Saat membuka acara, Kepala Otorita IKN Basuki Hadimuljono memancing para duta besar negara sahabat dan perwakilannya untuk segera membangun kantor kedutaan di IKN.
"If you build an embassy in the new capital city of Nusantara before 2028, you will receive the land free of charge," ujar Basuki kepada Duta Besar Belanda untuk Indonesia, Timor Leste, dan ASEAN, Marc Gerritsen.
Namun kemudian Basuki menjelaskan, bukan dia yang memutuskan apakah lahan untuk kompleks kedutaan besar di IKN akan diberikan gratis atau tidak.
Karena hal itu sepenuhnya merupakan kewenangan dan keputusan Presiden. Basuki menegaskan, jika para duta besar ini tertarik membangun kantor kedutaannya sebelum tahun 2028, maka dia akan mengusulkannya kepada Presiden.
"Ini untuk menarik mereka bisa lebih cepat (membangun kedutaan). Karena Presiden menyampaikan, tahun 2028 IKN akan menjadi ibu kota politik. Berarti eksekutif dan yudikatif sudah mulai beroperasi. Mestinya kedutaan juga bisa pindah ke sini," jelas Basuki.
Untuk menarik dan meyakinkan mereka, Otorita IKN telah menetapkan sekitar 68,51 hektar lahan gratis bagi 10 Kantor Kedutaan negara sahabat yang bersedia membangun sebelum tahun 2028.
Dari total 68,51 hektar lahan itu, 25,83 hektar di antaranya dialokasikan untuk kawasan hijau. Sementara 42,68 hektar untuk Kantor Kedutaan berikut residensialnya.
Basuki mengacu pada kantor Kedutaan Indonesia di luar negeri. Ada area yang memang dibeli khusus untuk dibangun kantor kedutaan, ada juga yang merupakan pemberian.
"Jadi bukan keputusan saya. Saya cuma memancing mereka kalau Anda bisa membangun 2028 saya akan mengusulkan kepada Presiden dan Menteri Luar Negeri untuk diberi lahan," imbuh Basuki.
Kendati demikian, beberapa negara masih menunggu kepastian status IKN sebagai ibu kota negara sebelum memutuskan untuk memindahkan kedutaan besar mereka.
Hal ini diungkapkan oleh Duta Besar Belanda untuk Indonesia, Timor Leste, dan ASEAN, Marc Gerritsen.
Kepada Kompas.com, Marc mengungkapkan bahwa terlalu awal untuk memutuskan perpindahan ini.
Menurutnya, jika pemerintah Indonesia segera memutuskan untuk membuat IKN sebagai ibu kotaIndonesia, tentu saja akan ada banyak kedutaan lainnya yang pindah.
"Tapi pertama, pemerintah Indonesia harus mengatakan IKN adalah pusat pemerintah, dan setelah itu kami akan senang datang ke sini," ujar Marc.
Ia menambahkan bahwa saat ini pihaknya masih menunggu informasi lebih lanjut dari pemerintah Indonesia terkait pembangunan kedutaan di IKN.

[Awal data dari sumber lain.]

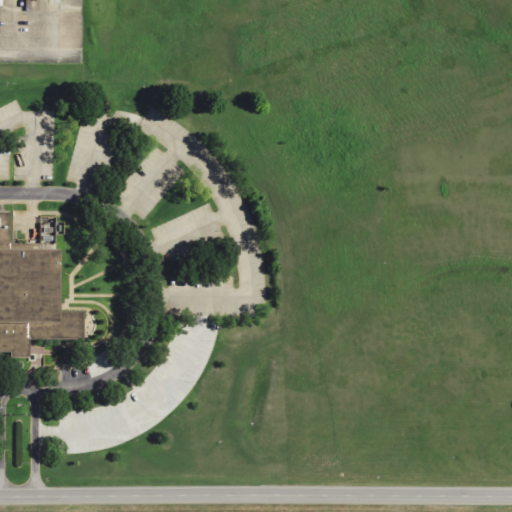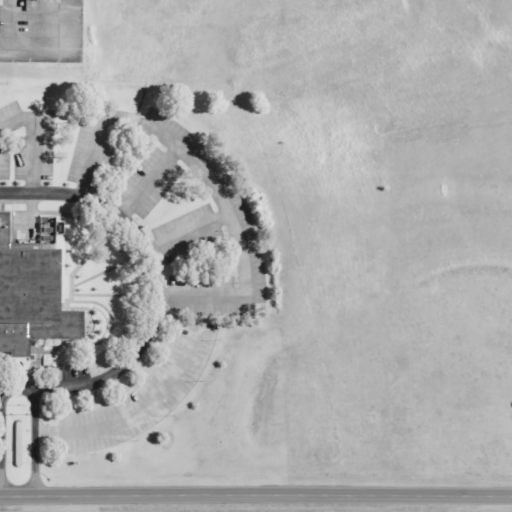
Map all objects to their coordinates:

"Tentu saja, karena inilah yang dikatakan pemerintah Indonesia. Pada saat ini Jakarta adalah ibu kota. Pada suatu saat, mungkin akan ada keputusan untuk penetapan IKN sebagai ibu kota. Setelah itu, tentu giliran kami (pindah)," jelasnya.
Terkesan
Meski demikian, Marc mengaku terkesan dengan perkembangan pembangunan IKN.

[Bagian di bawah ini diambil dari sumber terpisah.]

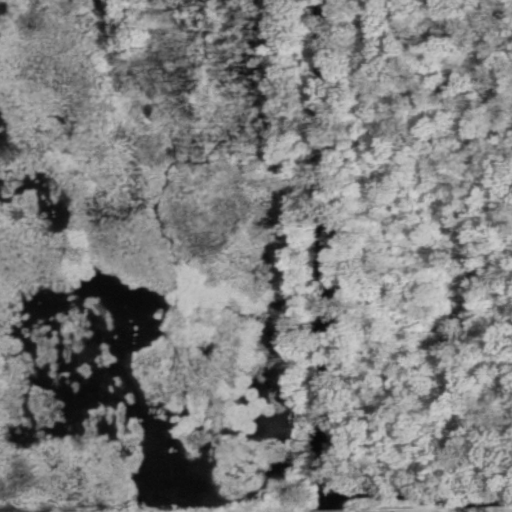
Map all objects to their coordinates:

Dia memandang pembangunan IKN sebagai rencana yang sangat ambisius, dan telah mulai direalisasikan.
"Dalam 3 tahun terakhir, saya pikir itu sangat menarik. Apa yang telah dilakukan Otorita IKN," imbuhnya.

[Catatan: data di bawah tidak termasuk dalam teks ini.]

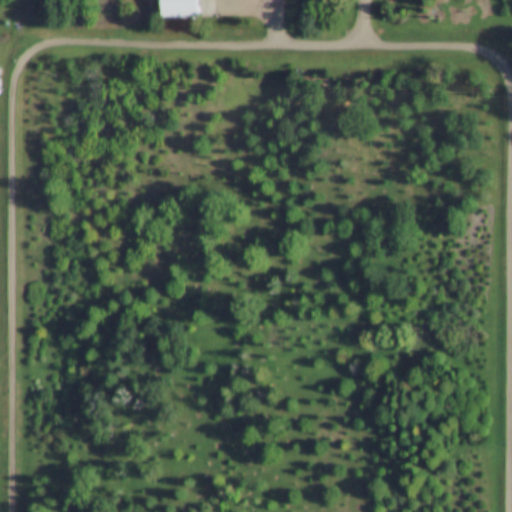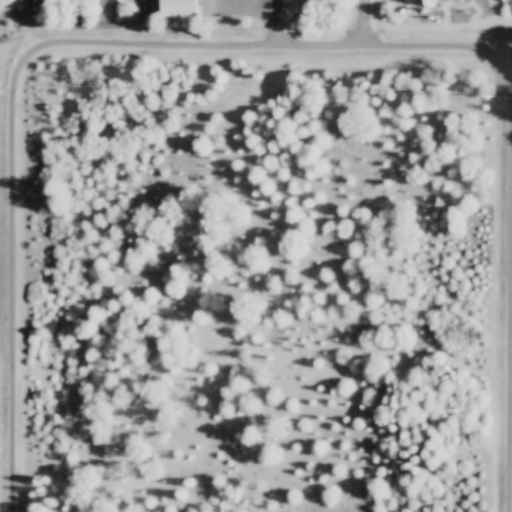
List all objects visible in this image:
building: (176, 9)
building: (176, 9)
road: (364, 22)
road: (68, 265)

Ia juga memuji konsep IKN sebagai kota hutan hijau yang menekankan prinsip-prinsip keberlanjutan.
Pemerintah telah merencanakan transportasi dan mobilitas ramah lingkungan, dan ruang-ruang publik yang memungkinkan warganya bekerja, hidup, dan berinteraksi dengan baik.
"Jika Anda membuat kota itu berwarna hijau, kota masa depan, di mana orang ingin datang. Jadi membuatnya hijau adalah kunci keberhasilan," pungkasnya.